In fact, we see the emergence of what we call the SKU buyer. These consumers are buying a specific stock keeping unit, and they are looking to acquire it at the lowest possible price. They know they want to buy a BMW 330I, its product characteristics, what attracts them to the car, and what their current car is worth. When they go to the dealer, they have a print-out that they show the salesperson and they tell him, "This is the price."
This is happening all over the world; it is not only a U.S. phenomenon. In Mexico, 2% to 5% of the population has some money to spend on highly branded new luxury goods, they're doing it, it's a nice little market and it's grown rapidly. And I believe that over the next 20 years it will grow dramatically. You're going to see consumers move from very low subsistence incomes to low cost incomes and you'll see a tremendous boom in the middle market in Mexico, for example.

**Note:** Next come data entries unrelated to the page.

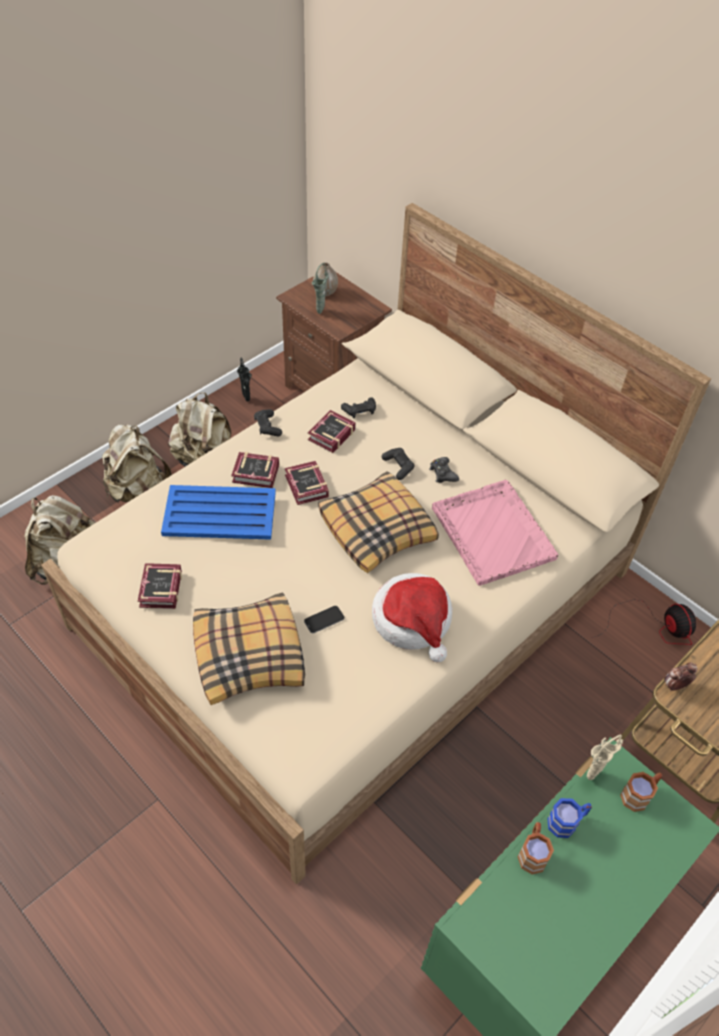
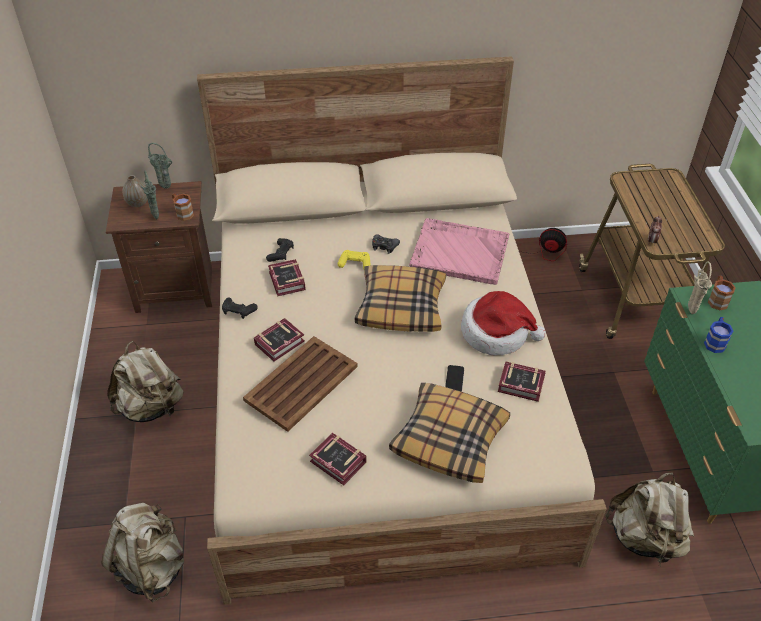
camera: 50 degrees left, 5 degrees down
beige backpack [102,424,172,502] -> beige backpack moved to [605,473,694,565]
blue tray [161,485,276,540] -> brown tray [243,336,358,432]
black vase [237,357,252,401] -> none
book [285,461,329,505] -> book moved to [498,361,546,402]
black game controller [382,448,415,480] -> yellow game controller [338,250,370,269]
brown mug [518,822,554,874] -> brown mug moved to [172,193,194,221]
none -> green vase [148,143,172,189]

Reibstein: This is basically my last question. Are you going to end up suggesting that what companies need to do is that they need to be developing products for the tails? Is that where the growth is, sort of the phenomena of what you described that P&G is doing?

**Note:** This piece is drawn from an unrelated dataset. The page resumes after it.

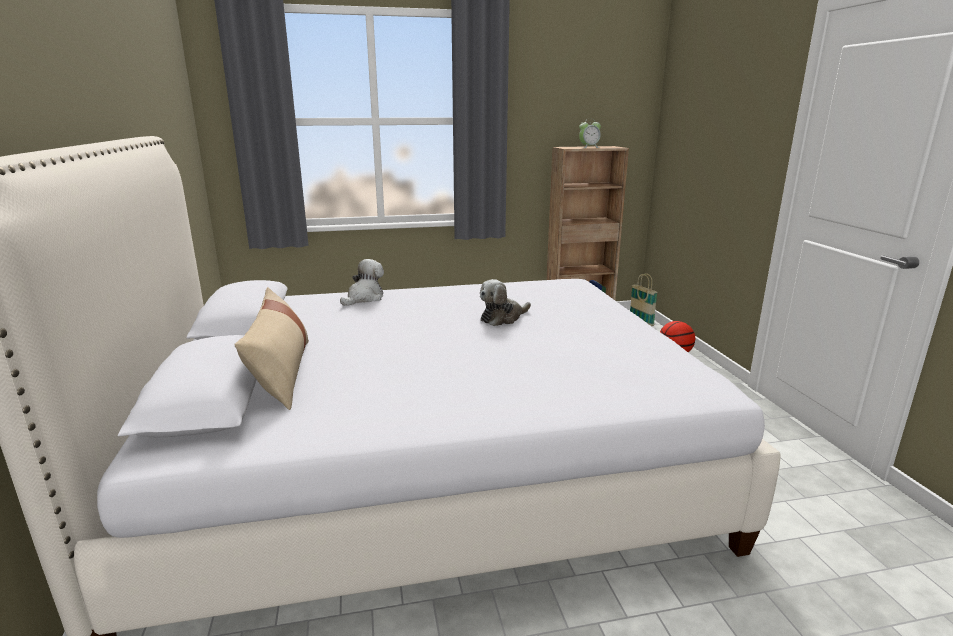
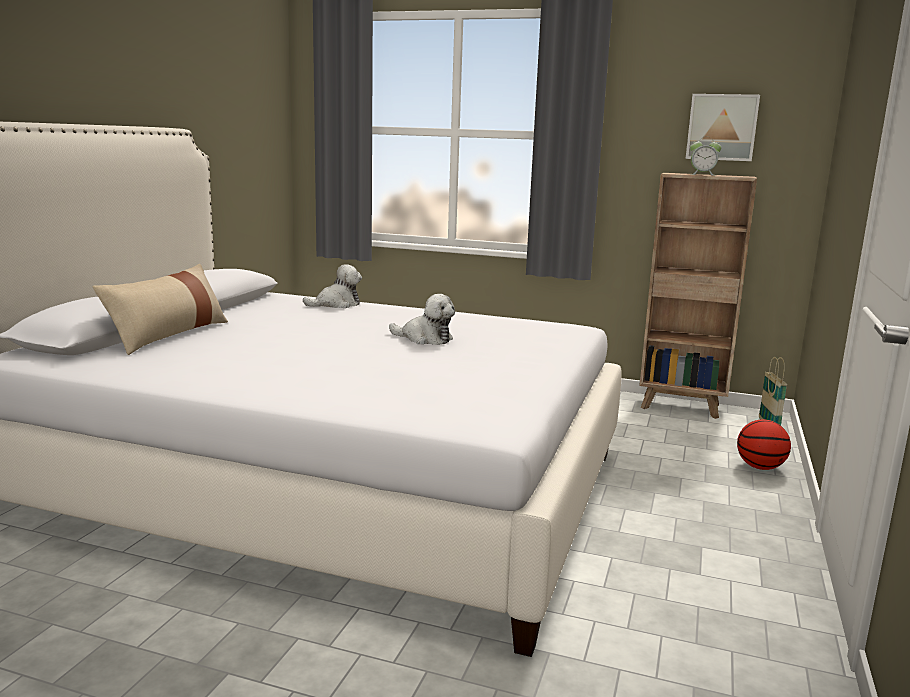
camera: 30 degrees right, 5 degrees down
plush toy [480,279,531,326] -> plush toy turned 150 degrees counterclockwise [389,294,455,345]
none -> picture [686,94,760,161]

Silverstein: There are two choices that companies have. If you're in the middle market, you have to understand that you fundamentally can't do both things. You have to decide who you are and whom you serve. It's very much the Warren Buffett model of running a company, which is to delay or reduce spending and focus in on delivery of a very successful pricing formula. That's one way. The other way is to turn up the heat on innovation and to think about the emotional characteristics of consumer needs and to give them goods that they can crave, goods that will allow them to celebrate their lives and celebrate their success.

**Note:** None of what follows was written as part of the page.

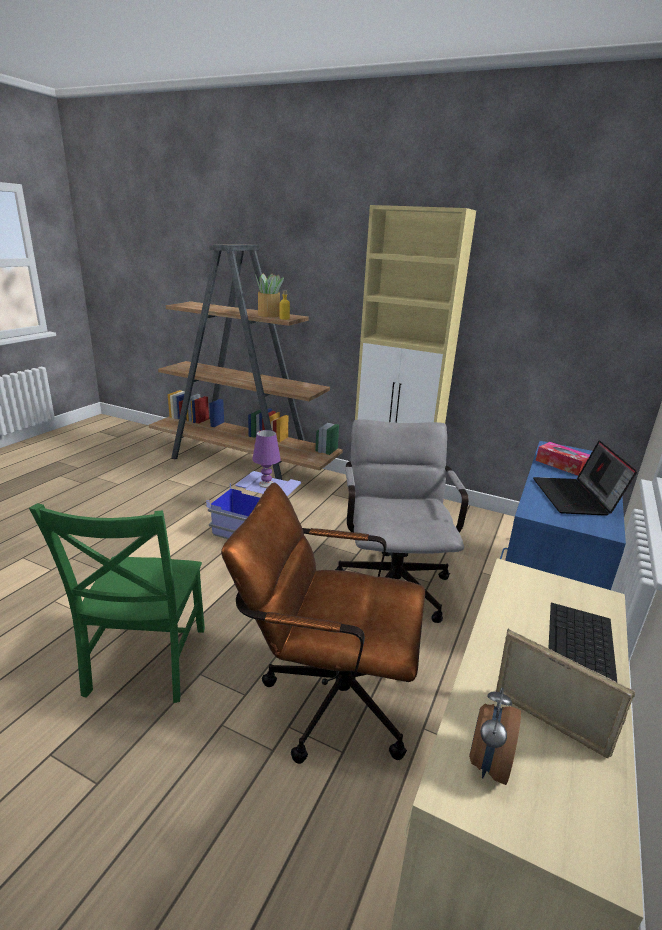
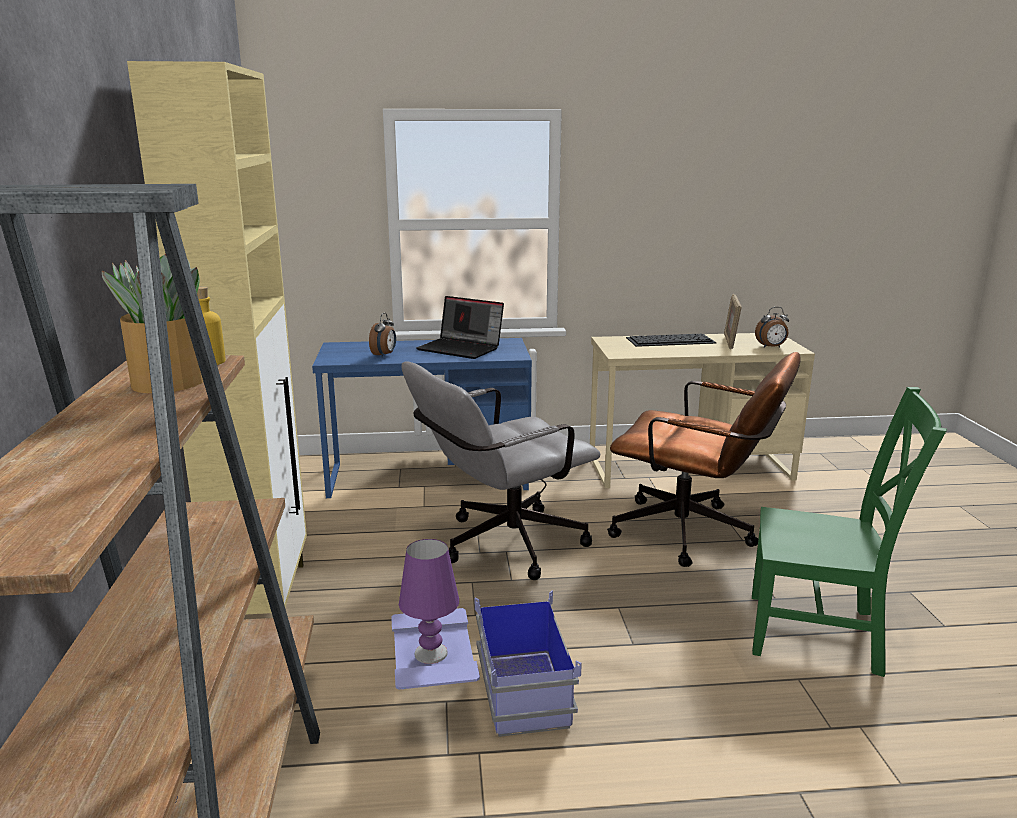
camera: 120 degrees left, 5 degrees down
green chair [29,503,205,703] -> green chair turned 45 degrees clockwise [752,387,947,677]
brown office chair [221,483,425,764] -> brown office chair turned 45 degrees counterclockwise [607,352,801,567]
laptop [533,440,637,516] -> laptop turned 60 degrees clockwise [417,296,504,359]
tissue box [536,442,590,476] -> alarm clock [369,313,396,357]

Reibstein: I think that this is a very compelling story. Any final thoughts?
Silverstein: I think the most important thing is the optimism and sense of success that consumers feel as a result of this phenomenon. And you don't see this very much in the popular press. If you read the New York Times you may think that Americans are angry and dissatisfied with their lives and they don't save a dime. I think that our research actually says that they are really very optimistic about the future.
In the book we have a character named Sarah. Sarah has a propensity to drop into tears in a second. But we spent about 14 hours interviewing her and watching her in her home. She is an incredibly devoted mother, loves her three girls, loves her husband and is happy in her suburban life. She thinks that all of the three girls are going to be college educated and will go on to graduate school. They will have come from a home where there's a lot of love and lots of support. If there is anything that the girls really need they will get it. And this is on the combined income of her and her husband.
He is a school teacher and she is a part-time nurse and their combined family income is right around $100,000. They live in a house that has a $325,000 value and they have a $240,000 mortgage -- but they make the budget balance every month. They go on vacations, they buy things, they buy durable goods, and they keep their cars in good repair. He has a couple of hobbies. I think that Treasure Hunt is a celebration of how happy and fulfilled the low-cost consumer is. And you don't read about that, you don't get that sense. In fact, they view themselves as in the driver's seat and in charge.